Dataset items:

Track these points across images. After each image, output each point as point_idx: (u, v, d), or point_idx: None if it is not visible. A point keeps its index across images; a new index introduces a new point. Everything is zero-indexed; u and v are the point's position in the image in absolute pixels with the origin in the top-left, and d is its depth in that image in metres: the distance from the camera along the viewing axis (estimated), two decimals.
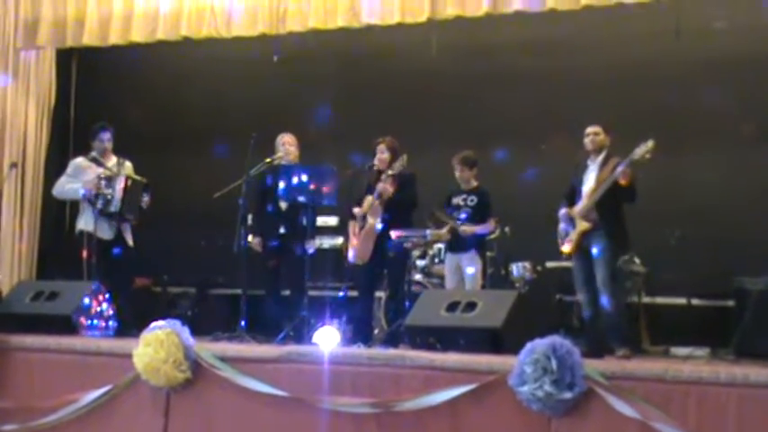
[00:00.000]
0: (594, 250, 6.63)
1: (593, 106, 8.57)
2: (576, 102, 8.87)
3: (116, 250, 7.66)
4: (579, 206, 6.77)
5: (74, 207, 8.28)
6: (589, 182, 6.81)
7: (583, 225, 6.69)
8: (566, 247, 6.86)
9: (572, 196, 6.94)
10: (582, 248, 6.75)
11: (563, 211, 6.88)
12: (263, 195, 7.76)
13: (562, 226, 6.89)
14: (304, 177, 7.19)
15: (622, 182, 6.54)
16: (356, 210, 7.42)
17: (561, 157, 8.44)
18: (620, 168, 6.51)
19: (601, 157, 6.83)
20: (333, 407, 5.09)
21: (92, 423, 5.67)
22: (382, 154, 7.42)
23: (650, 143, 6.48)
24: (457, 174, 7.48)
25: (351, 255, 7.40)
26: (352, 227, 7.46)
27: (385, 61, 9.81)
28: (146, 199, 7.80)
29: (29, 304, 6.77)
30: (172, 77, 10.63)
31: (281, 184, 7.36)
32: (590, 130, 6.88)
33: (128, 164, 7.94)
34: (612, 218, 6.68)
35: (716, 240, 8.27)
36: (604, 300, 6.56)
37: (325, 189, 7.15)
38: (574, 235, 6.75)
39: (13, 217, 9.78)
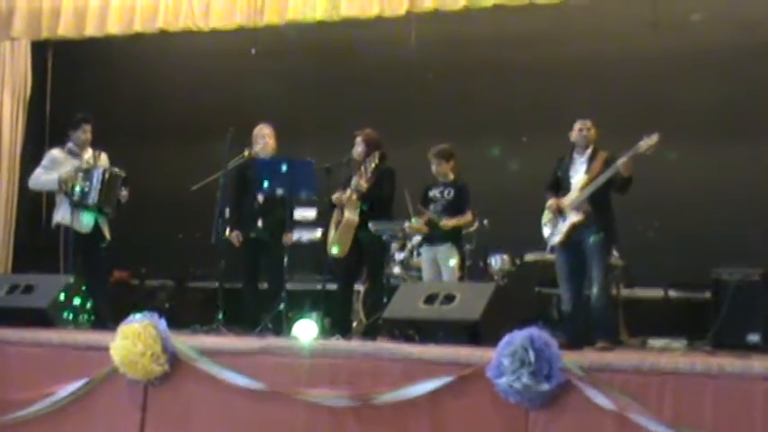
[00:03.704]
0: (589, 243, 6.57)
1: (571, 99, 8.59)
2: (555, 94, 8.89)
3: (94, 243, 7.64)
4: (569, 198, 6.71)
5: (50, 200, 8.22)
6: (578, 174, 6.75)
7: (575, 217, 6.66)
8: (555, 239, 6.81)
9: (556, 189, 6.90)
10: (570, 241, 6.72)
11: (551, 201, 6.81)
12: (240, 188, 7.73)
13: (548, 217, 6.86)
14: (282, 170, 7.17)
15: (625, 173, 6.48)
16: (335, 195, 7.39)
17: (541, 150, 8.45)
18: (621, 160, 6.43)
19: (589, 151, 6.79)
20: (311, 399, 5.08)
21: (69, 416, 5.65)
22: (358, 147, 7.41)
23: (655, 137, 6.38)
24: (433, 168, 7.44)
25: (329, 247, 7.38)
26: (334, 218, 7.43)
27: (364, 54, 9.78)
28: (124, 192, 7.77)
29: (4, 297, 6.71)
30: (148, 70, 10.57)
31: (259, 177, 7.34)
32: (581, 125, 6.79)
33: (103, 156, 7.91)
34: (604, 211, 6.66)
35: (693, 232, 8.31)
36: (596, 292, 6.51)
37: (303, 182, 7.12)
38: (564, 227, 6.69)
39: None
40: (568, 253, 6.74)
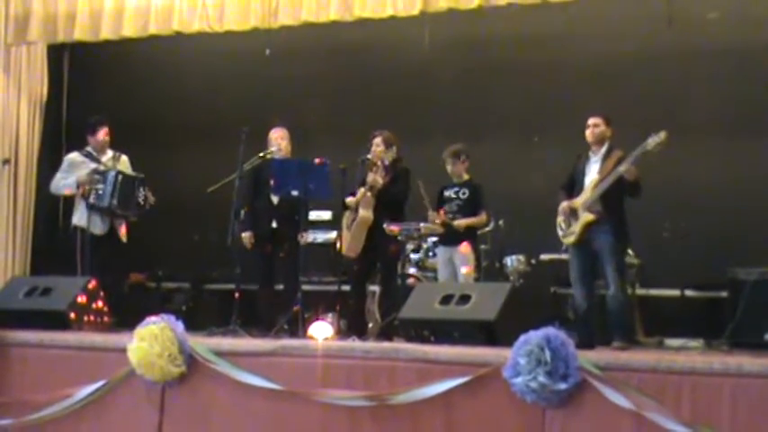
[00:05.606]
0: (601, 244, 6.56)
1: (586, 98, 8.56)
2: (569, 94, 8.86)
3: (109, 245, 7.69)
4: (582, 198, 6.69)
5: (67, 203, 8.28)
6: (591, 174, 6.73)
7: (587, 217, 6.60)
8: (568, 239, 6.80)
9: (571, 188, 6.88)
10: (583, 241, 6.69)
11: (563, 204, 6.81)
12: (255, 189, 7.75)
13: (562, 218, 6.84)
14: (296, 171, 7.18)
15: (629, 178, 6.46)
16: (349, 198, 7.41)
17: (555, 150, 8.44)
18: (626, 163, 6.42)
19: (603, 150, 6.74)
20: (327, 400, 5.10)
21: (87, 418, 5.68)
22: (377, 147, 7.41)
23: (663, 135, 6.36)
24: (449, 168, 7.45)
25: (343, 247, 7.39)
26: (346, 219, 7.45)
27: (377, 55, 9.79)
28: (142, 193, 7.78)
29: (23, 300, 6.75)
30: (164, 72, 10.61)
31: (274, 179, 7.36)
32: (590, 121, 6.78)
33: (124, 158, 7.97)
34: (616, 211, 6.63)
35: (709, 231, 8.28)
36: (612, 292, 6.51)
37: (317, 182, 7.13)
38: (577, 227, 6.66)
39: (6, 213, 9.76)
40: (581, 253, 6.73)
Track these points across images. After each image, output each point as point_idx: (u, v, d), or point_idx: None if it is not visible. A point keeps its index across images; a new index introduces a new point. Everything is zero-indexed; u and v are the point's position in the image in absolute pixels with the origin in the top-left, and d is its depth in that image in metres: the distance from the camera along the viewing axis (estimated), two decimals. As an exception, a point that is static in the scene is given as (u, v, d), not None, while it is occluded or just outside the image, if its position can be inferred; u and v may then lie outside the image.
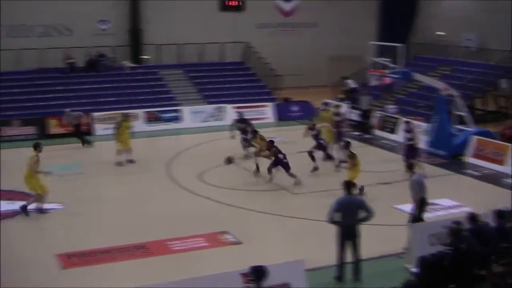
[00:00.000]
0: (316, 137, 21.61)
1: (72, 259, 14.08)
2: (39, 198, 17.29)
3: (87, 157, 24.06)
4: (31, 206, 17.28)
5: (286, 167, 19.57)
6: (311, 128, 21.86)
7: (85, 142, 26.27)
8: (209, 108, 31.28)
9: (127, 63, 34.16)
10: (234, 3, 34.02)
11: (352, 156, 18.36)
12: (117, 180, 21.59)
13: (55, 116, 28.45)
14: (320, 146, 21.57)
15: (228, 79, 34.49)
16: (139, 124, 28.29)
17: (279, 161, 19.65)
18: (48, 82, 31.89)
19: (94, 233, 15.89)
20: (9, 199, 18.44)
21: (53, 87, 31.50)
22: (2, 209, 17.48)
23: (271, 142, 20.07)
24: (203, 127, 29.70)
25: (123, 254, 14.42)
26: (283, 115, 32.01)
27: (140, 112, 29.71)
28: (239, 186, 19.74)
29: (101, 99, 30.91)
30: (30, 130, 28.13)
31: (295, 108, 32.57)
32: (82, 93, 31.28)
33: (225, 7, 34.16)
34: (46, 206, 17.46)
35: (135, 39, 35.56)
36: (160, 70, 34.38)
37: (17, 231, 16.26)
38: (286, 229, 16.43)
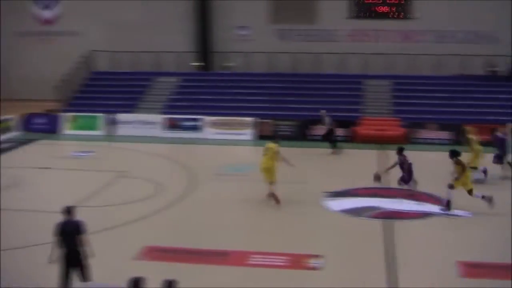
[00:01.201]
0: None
1: (472, 269, 13.67)
2: (272, 186, 18.22)
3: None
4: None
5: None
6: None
7: (334, 148, 26.07)
8: None
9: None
10: None
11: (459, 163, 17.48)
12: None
13: (472, 123, 28.06)
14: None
15: None
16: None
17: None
18: (468, 89, 31.69)
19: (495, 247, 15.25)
20: (418, 200, 18.78)
21: (472, 94, 31.19)
22: (410, 210, 17.92)
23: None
24: None
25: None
26: None
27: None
28: None
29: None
30: (445, 135, 28.28)
31: None
32: (503, 102, 30.32)
33: None
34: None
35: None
36: None
37: (420, 232, 16.44)
38: None
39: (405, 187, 18.94)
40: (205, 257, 14.41)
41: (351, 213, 17.79)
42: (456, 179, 17.67)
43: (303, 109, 30.97)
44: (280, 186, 18.37)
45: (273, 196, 18.29)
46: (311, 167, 22.98)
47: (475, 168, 20.29)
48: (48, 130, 30.81)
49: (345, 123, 28.92)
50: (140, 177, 21.54)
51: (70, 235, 11.99)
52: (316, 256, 14.33)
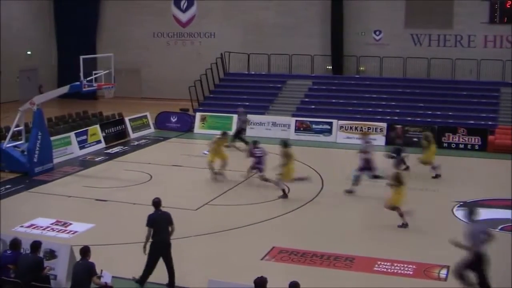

_TASK ITEM_
Retype the data word for word and keep the pictures out of it.

_ANSWER SPACE_
Track these points across images. After each image, output each point as point_idx: (u, v, d), or point_idx: None if it is not visible. A point keeps its index across images; a new index introduces a new point. Everything is zero-indexed; u and v are the point's position in the image in absolute pixels with the origin in the top-left, and d is its depth in that image in metres: the distance from the camera along the viewing axis (estimated), two decimals.
[00:00.000]
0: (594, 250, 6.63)
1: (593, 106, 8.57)
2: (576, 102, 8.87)
3: (116, 250, 7.66)
4: (579, 206, 6.77)
5: (74, 207, 8.28)
6: (589, 182, 6.81)
7: (583, 225, 6.69)
8: (566, 247, 6.86)
9: (572, 196, 6.94)
10: (582, 248, 6.75)
11: (563, 211, 6.88)
12: (263, 195, 7.76)
13: (562, 226, 6.89)
14: (304, 177, 7.19)
15: (622, 182, 6.54)
16: (356, 210, 7.42)
17: (561, 157, 8.44)
18: (620, 168, 6.51)
19: (601, 157, 6.83)
20: (333, 407, 5.09)
21: (92, 423, 5.67)
22: (382, 154, 7.42)
23: (650, 143, 6.48)
24: (457, 174, 7.48)
25: (351, 255, 7.40)
26: (352, 227, 7.46)
27: (385, 61, 9.81)
28: (146, 199, 7.80)
29: (29, 304, 6.77)
30: (172, 77, 10.63)
31: (281, 184, 7.36)
32: (590, 130, 6.88)
33: (128, 164, 7.94)
34: (612, 218, 6.68)
35: (716, 240, 8.27)
36: (604, 300, 6.56)
37: (325, 189, 7.15)
38: (574, 235, 6.75)
39: (13, 217, 9.78)
[00:03.704]
0: (589, 243, 6.57)
1: (571, 99, 8.59)
2: (555, 94, 8.89)
3: (94, 243, 7.64)
4: (569, 198, 6.71)
5: (50, 200, 8.22)
6: (578, 174, 6.75)
7: (575, 217, 6.66)
8: (555, 239, 6.81)
9: (556, 189, 6.90)
10: (570, 241, 6.72)
11: (551, 201, 6.81)
12: (240, 188, 7.73)
13: (548, 217, 6.86)
14: (282, 170, 7.17)
15: (625, 173, 6.48)
16: (335, 195, 7.39)
17: (541, 150, 8.45)
18: (621, 160, 6.43)
19: (589, 151, 6.79)
20: (311, 399, 5.08)
21: (69, 416, 5.65)
22: (358, 147, 7.41)
23: (655, 137, 6.38)
24: (433, 168, 7.44)
25: (329, 247, 7.38)
26: (334, 218, 7.43)
27: (364, 54, 9.78)
28: (124, 192, 7.77)
29: (4, 297, 6.71)
30: (148, 70, 10.57)
31: (259, 177, 7.34)
32: (581, 125, 6.79)
33: (103, 156, 7.91)
34: (604, 211, 6.66)
35: (693, 232, 8.31)
36: (596, 292, 6.51)
37: (303, 182, 7.12)
38: (564, 227, 6.69)
39: None
40: (568, 253, 6.74)
[00:05.606]
0: (601, 244, 6.56)
1: (586, 98, 8.56)
2: (569, 94, 8.86)
3: (109, 245, 7.69)
4: (582, 198, 6.69)
5: (67, 203, 8.28)
6: (591, 174, 6.73)
7: (587, 217, 6.60)
8: (568, 239, 6.80)
9: (571, 188, 6.88)
10: (583, 241, 6.69)
11: (563, 204, 6.81)
12: (255, 189, 7.75)
13: (562, 218, 6.84)
14: (296, 171, 7.18)
15: (629, 178, 6.46)
16: (349, 198, 7.41)
17: (555, 150, 8.44)
18: (626, 163, 6.42)
19: (603, 150, 6.74)
20: (327, 400, 5.10)
21: (87, 418, 5.68)
22: (377, 147, 7.41)
23: (663, 135, 6.36)
24: (449, 168, 7.45)
25: (343, 247, 7.39)
26: (346, 219, 7.45)
27: (377, 55, 9.79)
28: (142, 193, 7.78)
29: (23, 300, 6.75)
30: (164, 72, 10.61)
31: (274, 179, 7.36)
32: (590, 121, 6.78)
33: (124, 158, 7.97)
34: (616, 211, 6.63)
35: (709, 231, 8.28)
36: (612, 292, 6.51)
37: (317, 182, 7.13)
38: (577, 227, 6.66)
39: (6, 213, 9.76)
40: (581, 253, 6.73)
Track these points across images. After each image, output each point as point_idx: (u, v, d), or point_idx: None if it is not visible. A point keeps its index across images; a new index introduces a new point. Everything is zero-indexed; u and v are the point's position in the image in absolute pixels with the origin in the top-left, and d is its depth in that image in metres: the distance from the camera along the viewing axis (estimated), two decimals. As an exception, a point that is static in the scene is given as (u, v, d), not None, while it is occluded or just outside the image, if its position can be inferred; u and v may then lie outside the image.
[00:00.000]
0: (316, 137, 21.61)
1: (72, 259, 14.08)
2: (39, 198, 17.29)
3: (87, 157, 24.06)
4: (31, 206, 17.28)
5: (286, 167, 19.57)
6: (311, 128, 21.86)
7: (85, 142, 26.27)
8: (209, 108, 31.28)
9: (127, 63, 34.16)
10: (234, 3, 34.02)
11: (352, 156, 18.36)
12: (117, 180, 21.59)
13: (55, 116, 28.45)
14: (320, 146, 21.57)
15: (228, 79, 34.49)
16: (139, 124, 28.29)
17: (279, 161, 19.65)
18: (48, 82, 31.89)
19: (94, 233, 15.89)
20: (9, 199, 18.44)
21: (53, 87, 31.50)
22: (2, 209, 17.48)
23: (271, 142, 20.07)
24: (203, 127, 29.70)
25: (123, 254, 14.42)
26: (283, 115, 32.01)
27: (140, 112, 29.71)
28: (239, 186, 19.74)
29: (101, 99, 30.91)
30: (30, 130, 28.13)
31: (295, 108, 32.57)
32: (82, 93, 31.28)
33: (225, 7, 34.16)
34: (46, 206, 17.46)
35: (135, 39, 35.56)
36: (160, 70, 34.38)
37: (17, 231, 16.26)
38: (286, 229, 16.43)
[00:01.201]
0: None
1: (472, 269, 13.67)
2: (272, 186, 18.22)
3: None
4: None
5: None
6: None
7: (334, 148, 26.07)
8: None
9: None
10: None
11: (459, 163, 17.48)
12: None
13: (472, 123, 28.06)
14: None
15: None
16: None
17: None
18: (468, 89, 31.69)
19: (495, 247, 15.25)
20: (418, 200, 18.78)
21: (472, 94, 31.19)
22: (410, 210, 17.92)
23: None
24: None
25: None
26: None
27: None
28: None
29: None
30: (445, 135, 28.28)
31: None
32: (503, 102, 30.32)
33: None
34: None
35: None
36: None
37: (420, 232, 16.44)
38: None
39: (405, 187, 18.94)
40: (205, 257, 14.41)
41: (351, 213, 17.79)
42: (456, 179, 17.67)
43: (303, 109, 30.97)
44: (280, 186, 18.37)
45: (273, 196, 18.29)
46: (311, 167, 22.98)
47: (475, 168, 20.29)
48: (48, 130, 30.81)
49: (345, 123, 28.92)
50: (140, 177, 21.54)
51: (70, 235, 11.99)
52: (316, 256, 14.33)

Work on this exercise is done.